As it turned out, no, the bomb needed would be the size of an oil tanker, use expensive materials, and the main “doomsday” element wouldn’t be the crater it leaves but the radioactive cobalt-60 transmuted as a side effect. And nobody can afford to build a doomsday nuke, or least hasn’t felt the need to build one yet.
Scaling and better bomb designs eventually saturated at only about 3 orders of magnitude improvement.
All that would have to be true for “my” view to be correct is that compute vs intelligence curves saturate, especially on old hardware. And that no amount of compute at any level of superintelligence level can actually allow reliable social engineering or hacking of well designed computer systems.
That stops ASIs from escaping and doom can’t happen.
Conversely well maybe nukes can set off the atmosphere. Then doom is certain, there is nothing you can do, you can only delay the experiment.
Thank you. You are helping my thinking.
I am applying myself to try and come up with experiments. I have a kernel of an idea I’m going to hound some Eval experts with and make sure it is already being performed.
Totally agreed that we are fumbling in the dark. (To me, though, I’m fairly convinced there is a cliff out there somewhere given that intelligence is a superpower.)
And, I also agree on the need to be empirical. (Of course, there are some experiments that scare me.)
I am hoping that, just maybe, this framing (Human Worth Hypothesis) will lead to experiments.
Yes. This could have been written better. I am honestly, genuinely not partial to either side. I could be convinced that intelligence begets human-like values if someone could walk me through how that happens and how to account for examples of very intelligent people who do not have human-friendly values. I shouldn’t have been so aggressive with my word choice, I just find it frustrating when I see people assuming something will happen without explaining how. I reckon the belief in this convergence, at least sometimes, is tied to a belief in moral realism and that’s the crux. If moral realism holds, then moral truths are discoverable and, given sufficient intelligence, an entity will reach these truths by reason. For those who are not motivated by moral realism, then perhaps this conviction stems from sureness that the manner in which current AIs are trained—using human-created data—will, at some point, cause sufficiently advanced AI to grok human values.
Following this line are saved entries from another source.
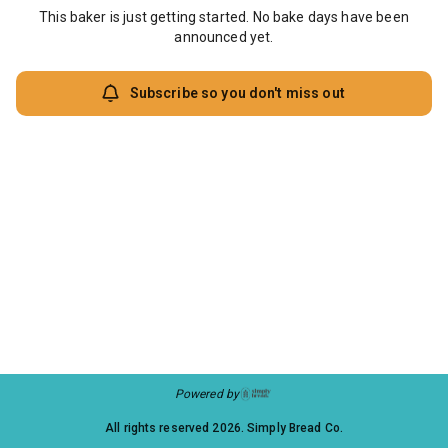
This baker is just getting started. No bake days have been
announced yet.
Subscribe so you don't miss out
Powered by
All rights reserved
2026
. Simply Bread Co.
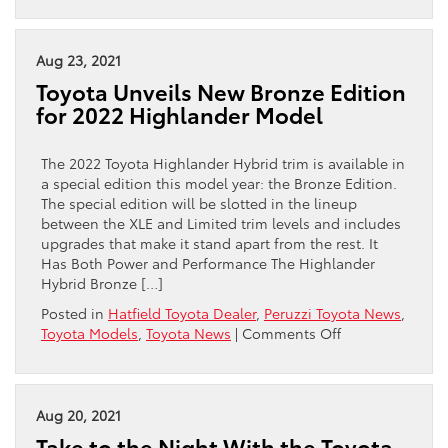
Set
for
Adventure
Aug 23, 2021
in
Toyota Unveils New Bronze Edition
the
for 2022 Highlander Model
All-
New
2022
The 2022 Toyota Highlander Hybrid trim is available in
Toyota
a special edition this model year: the Bronze Edition.
Tundra
The special edition will be slotted in the lineup
between the XLE and Limited trim levels and includes
upgrades that make it stand apart from the rest. It
Has Both Power and Performance The Highlander
Hybrid Bronze […]
Posted in
Hatfield Toyota Dealer
,
Peruzzi Toyota News
,
on
Toyota Models
,
Toyota News
|
Comments Off
Toyota
Unveils
New
Bronze
Aug 20, 2021
Edition
Take to the Night With the Toyota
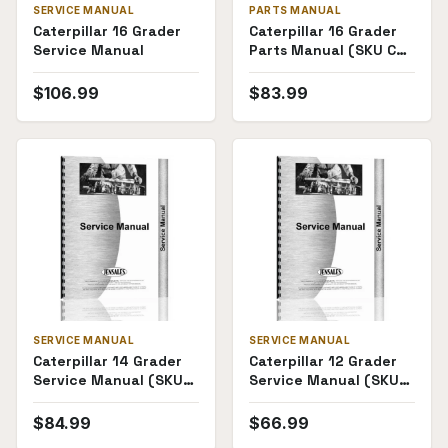
SERVICE MANUAL
PARTS MANUAL
Caterpillar 16 Grader
Caterpillar 16 Grader
Service Manual
Parts Manual (SKU CT-
P-16MG49G1(68908))
$
106.99
$
83.99
SERVICE MANUAL
SERVICE MANUAL
Caterpillar 14 Grader
Caterpillar 12 Grader
Service Manual (SKU
Service Manual (SKU
CT-S-14GRDR)
CT-S-
12GDR73G1(69801))
$
84.99
$
66.99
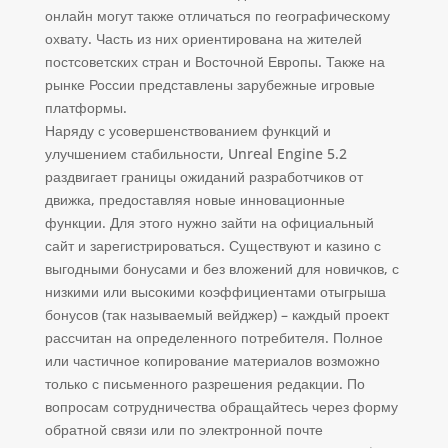
онлайн могут также отличаться по географическому
охвату. Часть из них ориентирована на жителей
постсоветских стран и Восточной Европы. Также на
рынке России представлены зарубежные игровые
платформы.
Наряду с усовершенствованием функций и
улучшением стабильности, Unreal Engine 5.2
раздвигает границы ожиданий разработчиков от
движка, предоставляя новые инновационные
функции. Для этого нужно зайти на официальный
сайт и зарегистрироваться. Существуют и казино с
выгодными бонусами и без вложений для новичков, с
низкими или высокими коэффициентами отыгрыша
бонусов (так называемый вейджер) – каждый проект
рассчитан на определенного потребителя. Полное
или частичное копирование материалов возможно
только с письменного разрешения редакции. По
вопросам сотрудничества обращайтесь через форму
обратной связи или по электронной почте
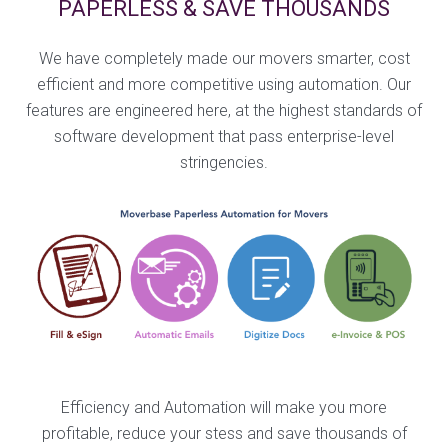
PAPERLESS & SAVE THOUSANDS
We have completely made our movers smarter, cost
efficient and more competitive using automation. Our
features are engineered here, at the highest standards of
software development that pass enterprise-level
stringencies.
Efficiency and Automation will make you more
profitable, reduce your stess and save thousands of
But what if they do grok, but don’t care? I understand that some animals eat their young, but I don’t endorse this behavior and wish it were not so. I would feel the urge to stop it if I saw it happening and would only refrain because I don’t want to interfere with natural processes. It seems to me that the world is not compatible with human values, otherwise what is would be what ought to be, so humans, which operate in the world, may not be compatible with AI values, even if the AI understands them deeply and completely.
Anyway, point is, I’m not trying to be a partisan.